- Born: Ivan Afanasevich Fedchenkov September 14, 1880 Tambov Governorate, Russian Empire
- Died: October 4, 1961 (aged 81) Pskovo-Pechorsky Monastery, USSR
- Occupation: Bishop of Russian Orthodox Church

= Benjamin Fedchenkov =

Bishop of the Russian Orthodox Church

Metropolitan Benjamin or Veniamin (Митрополи́т Вениами́н, born Iván Afanásevich Fédchenkov, Ива́н Афана́сьевич Фе́дченков; 14 September 1880 - 4 October 1961) was a bishop of the Russian Church, Orthodox missionary and writer.

== Family ==
His family consisted of two children and a wife.

== Education ==
Benjamin Fedchenkov was born in the village of selo Vazhki (Ilyinka), Tambov Governorate.

== 1917–1920. White movement ==
Benjamin supported the White movement and closely cooperated with Wrangel's army of the Crimean peninsula.

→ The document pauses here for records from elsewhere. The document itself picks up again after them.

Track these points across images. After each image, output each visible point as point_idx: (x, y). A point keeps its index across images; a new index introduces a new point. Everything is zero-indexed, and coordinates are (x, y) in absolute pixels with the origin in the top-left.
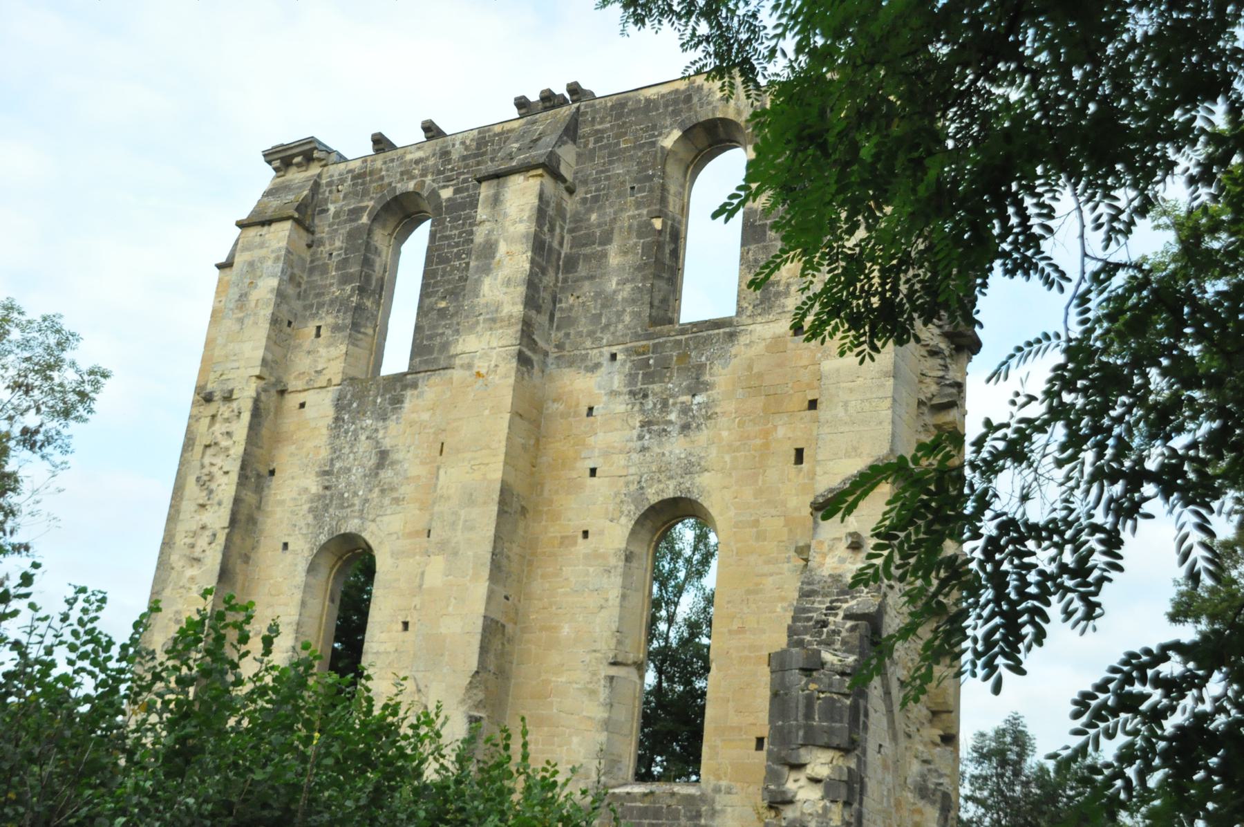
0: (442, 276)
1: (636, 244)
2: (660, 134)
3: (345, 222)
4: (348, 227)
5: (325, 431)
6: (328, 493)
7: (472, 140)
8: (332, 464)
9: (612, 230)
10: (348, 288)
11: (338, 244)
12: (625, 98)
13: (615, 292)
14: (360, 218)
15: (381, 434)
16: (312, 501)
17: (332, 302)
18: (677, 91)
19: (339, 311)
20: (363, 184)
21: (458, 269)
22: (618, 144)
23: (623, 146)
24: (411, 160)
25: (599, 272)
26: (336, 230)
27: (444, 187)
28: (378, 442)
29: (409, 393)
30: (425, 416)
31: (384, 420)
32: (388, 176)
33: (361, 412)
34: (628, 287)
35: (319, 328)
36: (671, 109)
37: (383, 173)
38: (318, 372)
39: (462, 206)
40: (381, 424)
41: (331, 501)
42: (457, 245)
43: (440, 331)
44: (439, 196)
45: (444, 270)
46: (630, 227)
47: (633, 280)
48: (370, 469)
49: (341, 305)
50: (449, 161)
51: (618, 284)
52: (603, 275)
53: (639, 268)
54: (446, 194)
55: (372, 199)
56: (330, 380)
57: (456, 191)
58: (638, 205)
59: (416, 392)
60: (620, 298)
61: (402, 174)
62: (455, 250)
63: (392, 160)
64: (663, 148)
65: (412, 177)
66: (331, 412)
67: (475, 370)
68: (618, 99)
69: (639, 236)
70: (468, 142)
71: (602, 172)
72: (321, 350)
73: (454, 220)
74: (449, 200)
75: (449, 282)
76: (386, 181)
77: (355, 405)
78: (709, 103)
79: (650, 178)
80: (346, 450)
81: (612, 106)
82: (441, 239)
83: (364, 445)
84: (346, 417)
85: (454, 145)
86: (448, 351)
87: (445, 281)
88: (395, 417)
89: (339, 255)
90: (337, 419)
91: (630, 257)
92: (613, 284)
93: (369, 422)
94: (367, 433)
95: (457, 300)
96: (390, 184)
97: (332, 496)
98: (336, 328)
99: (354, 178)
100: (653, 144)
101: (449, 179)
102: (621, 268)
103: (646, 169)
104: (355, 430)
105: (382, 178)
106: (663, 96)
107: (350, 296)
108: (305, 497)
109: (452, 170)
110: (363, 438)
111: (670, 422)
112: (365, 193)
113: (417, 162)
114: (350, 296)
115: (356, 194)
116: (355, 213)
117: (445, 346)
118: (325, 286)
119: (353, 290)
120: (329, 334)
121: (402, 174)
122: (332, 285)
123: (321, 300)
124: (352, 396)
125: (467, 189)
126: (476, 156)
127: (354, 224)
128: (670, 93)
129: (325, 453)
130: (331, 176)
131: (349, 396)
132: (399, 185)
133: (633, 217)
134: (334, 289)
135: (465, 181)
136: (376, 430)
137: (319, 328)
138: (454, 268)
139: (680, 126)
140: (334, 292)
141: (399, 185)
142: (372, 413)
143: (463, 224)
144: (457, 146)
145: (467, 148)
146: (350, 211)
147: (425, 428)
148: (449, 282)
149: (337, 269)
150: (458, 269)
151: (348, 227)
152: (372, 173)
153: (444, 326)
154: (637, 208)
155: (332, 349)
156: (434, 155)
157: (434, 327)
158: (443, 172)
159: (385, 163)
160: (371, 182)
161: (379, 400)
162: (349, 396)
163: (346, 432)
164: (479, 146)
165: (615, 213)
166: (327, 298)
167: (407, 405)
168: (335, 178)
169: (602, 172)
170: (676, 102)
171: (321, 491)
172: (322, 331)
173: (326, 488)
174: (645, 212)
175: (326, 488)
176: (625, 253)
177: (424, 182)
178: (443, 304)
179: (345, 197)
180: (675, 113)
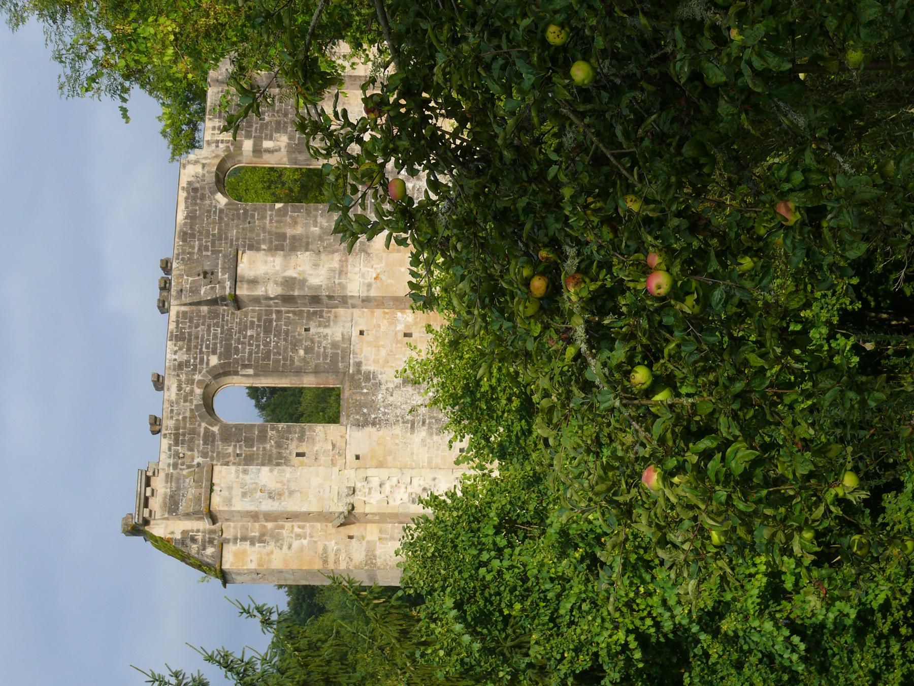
0: (280, 354)
1: (291, 217)
2: (215, 207)
3: (213, 446)
4: (218, 443)
5: (381, 433)
6: (427, 421)
7: (175, 345)
8: (407, 422)
9: (276, 233)
10: (270, 433)
11: (230, 450)
12: (180, 233)
13: (321, 228)
14: (213, 434)
15: (391, 385)
16: (431, 434)
17: (279, 445)
18: (187, 198)
19: (287, 439)
20: (184, 435)
21: (277, 343)
22: (214, 235)
23: (216, 232)
24: (177, 394)
25: (304, 240)
26: (218, 453)
27: (208, 364)
28: (396, 387)
29: (364, 368)
30: (383, 352)
31: (380, 384)
32: (184, 413)
33: (372, 406)
34: (319, 219)
35: (298, 455)
36: (198, 201)
37: (180, 417)
38: (334, 446)
39: (228, 348)
40: (383, 387)
41: (433, 417)
42: (258, 346)
43: (322, 350)
44: (215, 367)
45: (275, 354)
46: (277, 222)
47: (316, 217)
48: (415, 390)
49: (283, 438)
50: (188, 361)
51: (316, 226)
52: (308, 237)
53: (308, 213)
54: (214, 360)
55: (200, 425)
56: (342, 437)
57: (214, 353)
58: (263, 217)
59: (364, 362)
60: (326, 224)
61: (185, 401)
62: (262, 347)
63: (172, 411)
64: (226, 205)
65: (192, 391)
66: (370, 429)
67: (373, 280)
68: (179, 238)
69: (285, 214)
70: (176, 348)
71: (232, 244)
72: (316, 449)
73: (237, 350)
74: (220, 359)
75: (286, 349)
76: (188, 414)
77: (365, 411)
78: (204, 176)
79: (246, 211)
80: (398, 411)
81: (183, 241)
82: (249, 360)
83: (397, 398)
84: (373, 416)
85: (175, 360)
86: (338, 342)
87: (285, 352)
88: (379, 376)
89: (240, 447)
90: (374, 424)
91: (299, 220)
92: (316, 230)
93: (380, 396)
94: (388, 396)
95: (301, 340)
96: (192, 410)
97: (431, 418)
98: (301, 439)
99: (176, 444)
100: (221, 211)
101: (202, 360)
102: (307, 226)
103: (238, 214)
104: (385, 407)
105: (184, 418)
106: (187, 207)
107: (278, 431)
108: (428, 441)
109: (195, 358)
110: (391, 399)
111: (414, 187)
112: (193, 432)
113: (180, 388)
114: (278, 431)
115: (192, 440)
116: (209, 438)
117: (335, 345)
118: (264, 455)
119: (272, 429)
120: (304, 444)
121: (185, 401)
122: (264, 449)
123: (274, 456)
124: (358, 413)
125: (215, 344)
126: (190, 341)
127: (218, 437)
128: (186, 202)
129: (398, 430)
130: (169, 465)
131: (358, 417)
132: (195, 402)
133: (271, 220)
134: (268, 446)
135: (208, 347)
136: (387, 389)
137: (298, 455)
138: (276, 346)
139: (213, 193)
140: (271, 446)
141: (195, 402)
142: (374, 395)
143: (243, 343)
144: (176, 357)
145: (181, 349)
146: (205, 443)
147: (391, 351)
148: (286, 349)
149: (252, 446)
150: (277, 343)
151: (218, 443)
152: (177, 428)
153: (319, 347)
154: (266, 218)
155: (317, 438)
156: (178, 375)
157: (318, 354)
158: (195, 366)
159: (172, 417)
160: (184, 428)
161: (365, 391)
162: (358, 417)
163: (385, 414)
164: (183, 339)
165: (264, 232)
166: (274, 451)
167: (371, 368)
168: (171, 461)
169: (232, 244)
170: (194, 198)
171: (425, 428)
172: (300, 450)
173: (424, 423)
174: (269, 213)
175: (424, 423)
176: (296, 223)
177: (199, 381)
178: (302, 352)
179: (192, 450)
180: (203, 198)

Benjamin emigrated in November 1920 together with the defeated soldiers of the Wrangel army and other fugitives.

== Loyalty to Moscow Patriarchate ==
1933–1947 was Exarch of Moscow Patriarchate in North America.

From April 19, 1932, was Archbishop.

From July 14, 1938, was Metropolitan of the Aleutians and North America.

== Return ==
1947–1951 was Metropolitan of Riga and Latvia.

1951–1955 was Metropolitan of Rostov and Novocherkassk (from February 8, 1954, Metropolitan of Rostov and Kamensk).

November 28, 1955 – February 20, 1958 was Metropolitan of Saratov and Balashov (from December 26, 1957, Metropolitan of Saratov and Volsk).

== Late life ==
He died in Pskovo-Pechorsky Monastery, and is buried in the caves of the monastery.